If you don't reshape the Numpy array then operators can change the shape of those that have been reshaped.

>>> xs = [0, 1, 2]
>>>  np.array(xs).reshape(-1, 1)
array([[0],
       [1],
       [2]])
>>> np.array(xs).reshape(-1, 1) * np.array(xs)
array([[0, 0, 0],
       [0, 1, 2],
       [0, 2, 4]])

That is, a Cartesian product operations.

But note that an array that is not reshaped implicitly acts like a row vector:

>>> np.array(xs).reshape(1, -1) * np.array(xs)
array([[0, 1, 4]])

That is, an element-wise product.

Also note that some actions on the reshaped array can reverse the reshaping. For instance, summing over rows:

>>> a = np.array(xs).reshape(-1, 1)
>>> a.shape
(3, 1)
>>> np.sum(a, 1).shape  # 0 would sum columns
(3,)


Generators

Generators are (to my understanding at least) like a Java/Scala stream.

Iterables, generators and yield are related and this excellent SO answer weaves them together.

“When you use a list comprehension, you create a list, and so an iterable:

Generators are iterators, a kind of iterable you can only iterate over once. Generators do not store all the values in memory, they generate the values on the fly. [The syntax for creating generators is] just the same except you used () instead of []
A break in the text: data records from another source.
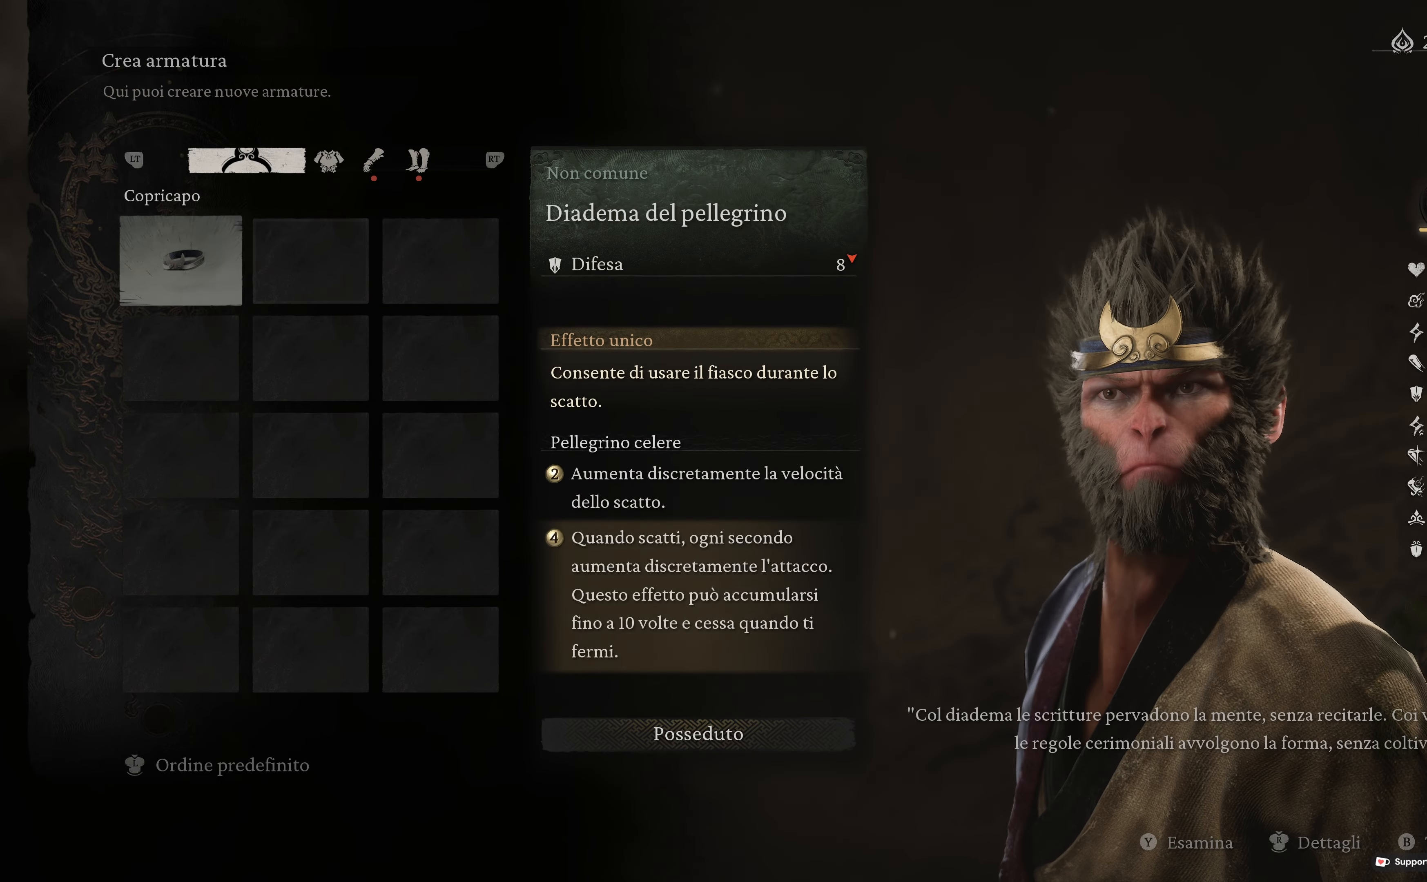
{"buttons": [], "left_stick": "center", "right_stick": "center", "events": []}
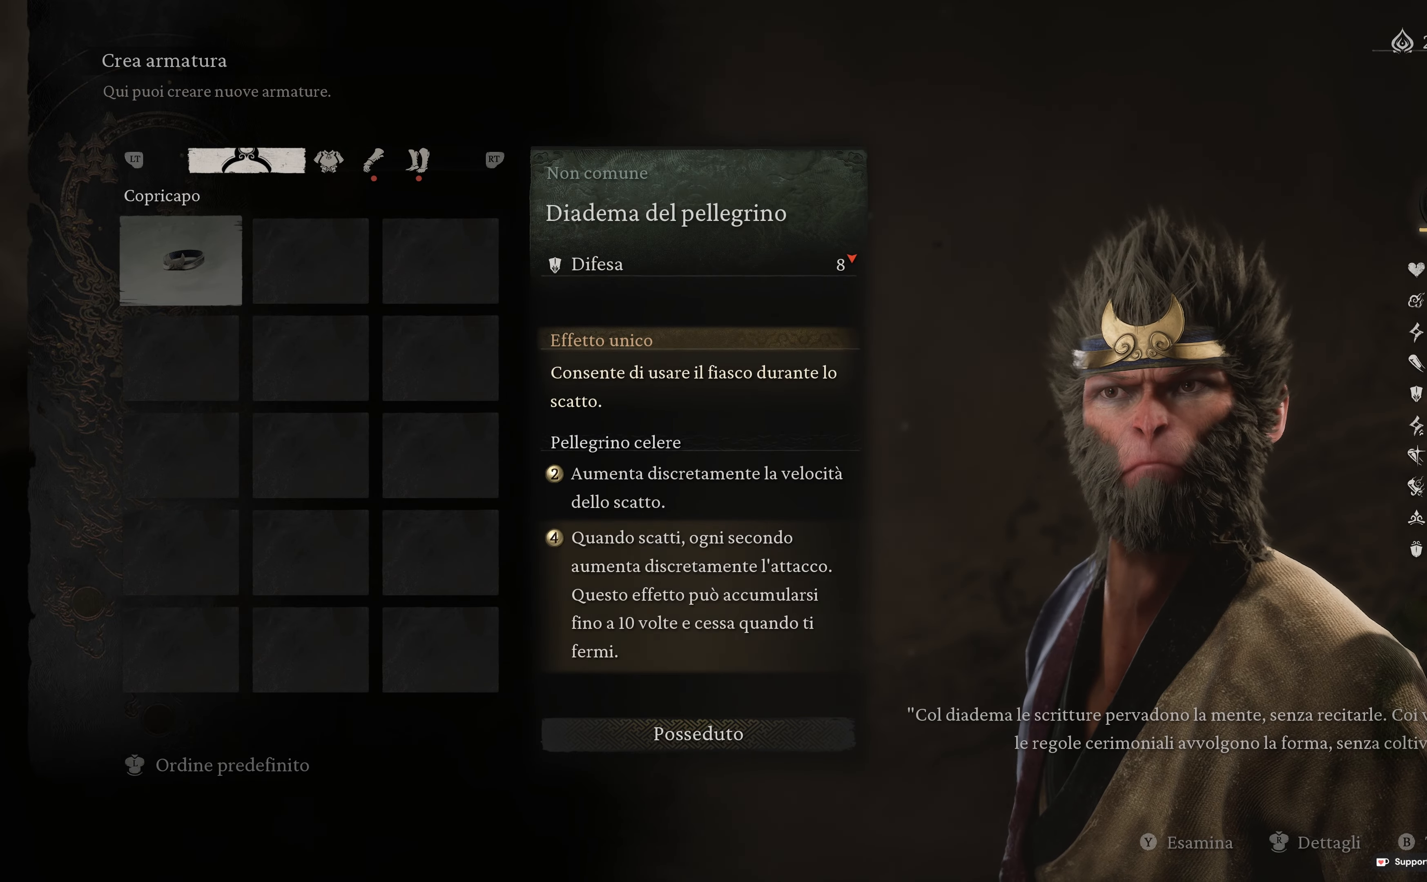
{"buttons": ["A"], "left_stick": "center", "right_stick": "center", "events": [[417, "A", "down"]]}
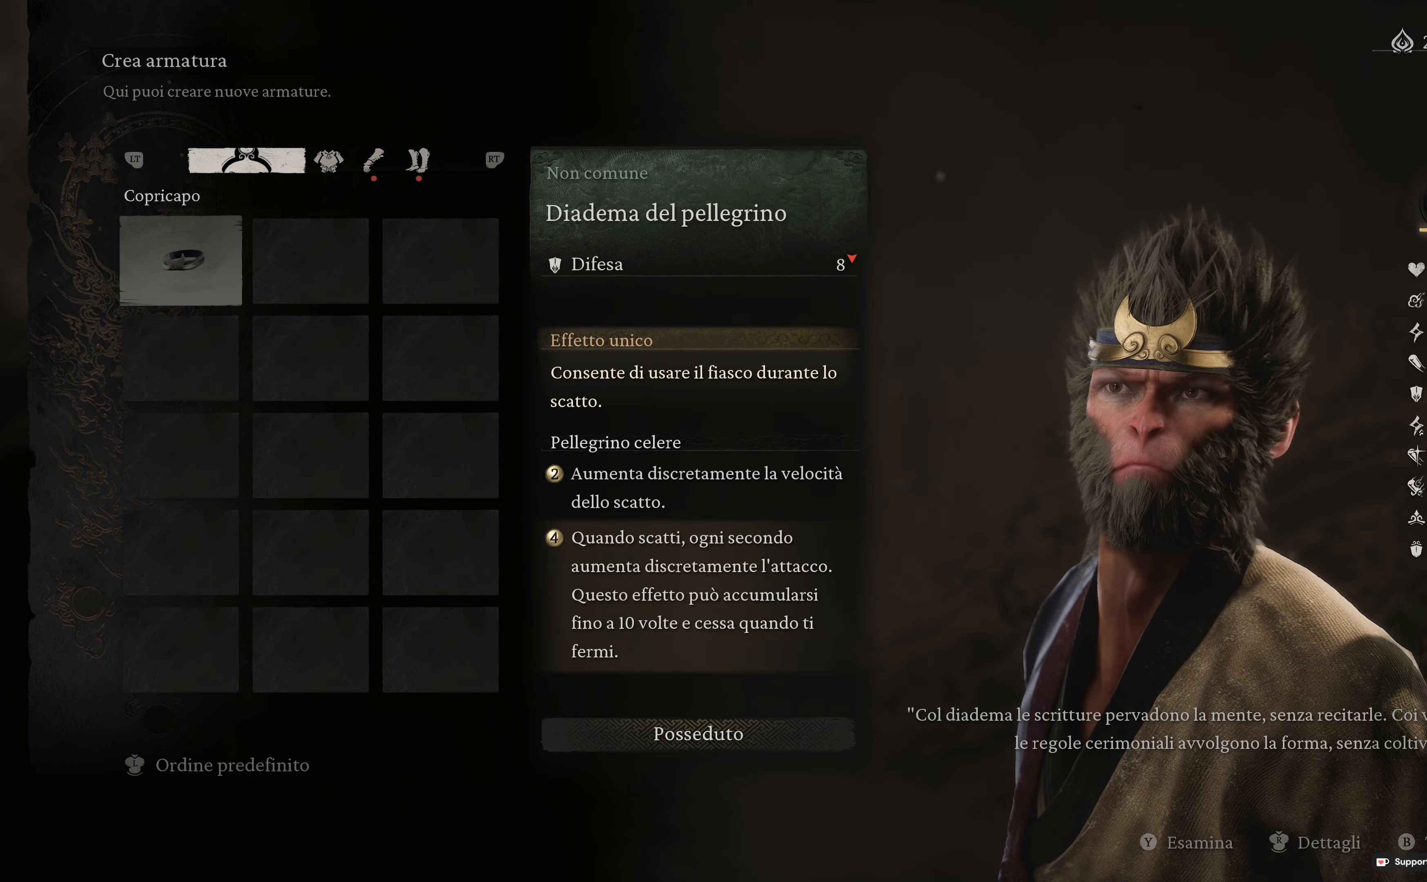
{"buttons": [], "left_stick": "center", "right_stick": "center", "events": [[67, "A", "up"]]}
yield is a keyword that is used like return, except the function will return a generator… To master yield, you must understand that when you call the function, the code you have written in the function body does not run. The first time the for calls the generator object created from your function, it will run the code in your function from the beginning until it hits yield, then it'll return the first value of the loop. Then, each other call will run the loop you have written in the function one more time, and return the next value until there is no value to return. The generator is considered empty once the function runs, but does not hit yield anymore.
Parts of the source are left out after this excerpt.